Untuk kasus penghukuman terhadap Dokter Ayu, mungkin penyelesaiannya tidak terlalu sulit. Terhukum bisa mengajukan upaya hukum luar biasa dengan mengajukan permohonan peninjauan kembali (PK). Melalui upaya hukum PK inilah, MA bisa meneliti kembali apakah ada novum atau apakah penerapan hukum oleh hakim MA yang mengadili Dokter Ayu itu sudah benar atau tidak. Prinsipnya dokter tidak boleh dihantui rasa takut dihukum dalam mengambil tindakan medis, tetapi juga tak boleh ceroboh sehingga harus tetap dijatuhi hukuman jika melakukan kesalahan.
Persoalannya terletak pada bagaimana membuktikan perkara itu di pengadilan. Yang harus lebih diperhatikan oleh pemerintah adalah bagaimana birokrasi pelayanan kesehatan pada umumnya dibenahi. Sebab selain contoh yang saya sebutkan di atas, masih sangat banyak contoh lain di mana orang miskin sepertinya ”dilarang sakit”. Banyak berita tentang adanya orang yang ditolak, ditelantarkan, atau tidak segera ditangani oleh dokter karena tidak bisa memberi uang jaminan sebelum ditangani.
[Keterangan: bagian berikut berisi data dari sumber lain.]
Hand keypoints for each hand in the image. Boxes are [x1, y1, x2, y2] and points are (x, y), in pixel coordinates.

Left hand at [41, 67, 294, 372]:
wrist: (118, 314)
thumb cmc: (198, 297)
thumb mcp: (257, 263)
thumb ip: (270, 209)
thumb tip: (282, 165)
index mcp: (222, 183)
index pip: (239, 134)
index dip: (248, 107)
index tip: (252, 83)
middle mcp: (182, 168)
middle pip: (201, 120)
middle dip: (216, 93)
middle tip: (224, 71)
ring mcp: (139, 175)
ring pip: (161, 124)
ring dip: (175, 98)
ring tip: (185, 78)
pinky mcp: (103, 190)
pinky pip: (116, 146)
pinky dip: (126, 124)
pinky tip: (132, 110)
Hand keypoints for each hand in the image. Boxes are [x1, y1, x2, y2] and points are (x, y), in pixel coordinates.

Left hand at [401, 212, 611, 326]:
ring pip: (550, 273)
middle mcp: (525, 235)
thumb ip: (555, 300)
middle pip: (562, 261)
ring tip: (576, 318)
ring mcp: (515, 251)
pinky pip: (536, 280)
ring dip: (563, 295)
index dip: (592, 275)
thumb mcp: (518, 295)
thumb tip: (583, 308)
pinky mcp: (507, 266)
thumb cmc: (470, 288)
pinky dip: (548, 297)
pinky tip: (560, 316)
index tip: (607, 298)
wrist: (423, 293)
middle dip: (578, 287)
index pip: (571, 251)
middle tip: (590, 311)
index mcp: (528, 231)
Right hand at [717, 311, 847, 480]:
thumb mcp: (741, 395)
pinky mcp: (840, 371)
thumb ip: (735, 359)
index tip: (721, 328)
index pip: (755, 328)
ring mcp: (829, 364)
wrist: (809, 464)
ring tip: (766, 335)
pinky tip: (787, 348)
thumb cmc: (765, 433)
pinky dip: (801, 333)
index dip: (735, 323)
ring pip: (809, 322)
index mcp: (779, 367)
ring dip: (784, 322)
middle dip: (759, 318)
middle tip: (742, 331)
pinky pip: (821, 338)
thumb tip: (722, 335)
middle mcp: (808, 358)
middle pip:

Sering juga kita membaca berita adanya orang tua yang menangis di rumah sakit, karena anak yang baru dilahirkannya tidak bisa dibawa pulang karena tidak punya uang untuk membayar biaya persalinan dan pengobatannya. Banyak hal yang memilukan dalam pelayanan kesehatan. Ini menunjukkan, tugas-tugas konstitusional pemerintah untuk mencapai tujuan negara telah sangat terabaikan.
Menurut konstitusi salah satu tujuan negara adalah membangun kesejahteraan umum dan kesejahteraan itu hanya bisa dipenuhi melalui kecukupan ekonomi, kelayakan pendidikan, dan pelayanan kesehatan. Pemerintah yang mengabaikan pelayanan kesehatan pada rakyatnya adalah pemerintah yang mengkhianati tugas konstitusionalnya.